陈文远犹自沉浸在方才那一眼的惊艳中,未察觉异样。而沈墨言却站在原地,望着那渐行渐远的窈窕背影,袖中的手微微握紧。方才她看他那一眼,分明与看陈文远、看其他宾客不同。那里面没有客套的笑意,只有一瞬间的清澈和……某种难以捕捉的寂寥。仿佛在无声地问他:你听懂我的琴音了吗?

你明白那“不借东风力”背后的含义吗?秋风拂过廊下,吹动他的衣袂。他忽然觉得,自己那些藏在代笔诗词下的隐秘心绪,或许早已被她窥破。而她那杯特意遣人送来的水酒,更像是一种默许,一种无声的牵引。心弦,已被彻底拨动。再也无法回到最初的平静。

5 墨香暗度锦书传流觞水阁那一眼之后,沈墨言与柳依依之间,仿佛有了一根无形的丝线,虽未明言,却彼此心照。沈墨言依旧通过老周送词,只是每次提笔时,心思愈发缠绕。

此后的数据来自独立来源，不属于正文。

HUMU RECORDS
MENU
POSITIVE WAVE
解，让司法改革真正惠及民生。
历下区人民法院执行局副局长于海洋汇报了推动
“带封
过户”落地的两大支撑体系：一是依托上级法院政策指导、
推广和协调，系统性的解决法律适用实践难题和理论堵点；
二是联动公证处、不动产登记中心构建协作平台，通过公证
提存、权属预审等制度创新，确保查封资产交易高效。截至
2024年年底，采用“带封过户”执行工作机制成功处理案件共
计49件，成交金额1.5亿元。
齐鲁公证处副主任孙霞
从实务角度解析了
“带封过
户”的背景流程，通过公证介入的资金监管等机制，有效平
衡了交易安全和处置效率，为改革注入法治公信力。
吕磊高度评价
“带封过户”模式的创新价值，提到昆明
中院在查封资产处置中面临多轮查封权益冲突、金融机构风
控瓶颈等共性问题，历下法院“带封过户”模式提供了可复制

他不再仅仅是为了酬金,更像是将难以宣之于口的情愫,细细研磨入墨,藏于字里行间。

他知道,她是懂的。她能从那华丽的词藻里,精准地捕捉到他刻意埋藏的孤寂、欣赏,甚至那一丝日渐滋长的倾慕。这日,他完成新词后,鬼使神差地,并未立刻交给老周。

他取出一张最好的桃花笺,将其誊抄其上,笔触格外认真。写罢,他盯着墨迹未干的词句,心中涌动着一股冲动。他研墨另铺一纸,提笔踌躇良久,最终落下寥寥数语,并非诗词,只是一句简单的问询,关于词中某一处用典是否妥帖,语气克制而守礼。

他将这短笺折得极小,藏在桃花笺的夹层之中。心跳如擂鼓,他将词笺交给老周时,甚至不敢多看对方一眼。---“听雪”画舫内,柳依依展开那叠桃花笺。

清逸俊秀的字迹映入眼帘,新词一如既往地精妙,贴合她所需。她唇角微弯,指尖轻轻拂过纸面,感受着那墨迹的微凹。然而,当她读到下半阕时,指尖微微一滞。

那里用了一个颇为生僻的典故,意指知音难觅,但用法略显晦涩。她正沉吟间,忽觉笺纸似乎略厚。细心捻开,果然发现内中另藏着一张小巧的短笺。展开,上面是同样字迹,却只有一句话:“‘伯牙绝弦’之典于此,恐失之晦涩,姑娘以为妥否?

”柳依依的心猛地一跳。这哪里是询问用典?这分明是借问询之名,行试探之实。他在问她,是否懂得他词中深藏的“知音”之意。舱外河水轻漾,舫内馨香袅袅。

她捏着那页小小的短笺,仿佛能透过纸背,看到那个清瘦书生写下此话时,紧张摩挲手腕胎记的模样。她走到书案边,并未唤丫鬟研磨,而是亲自提起了小毫。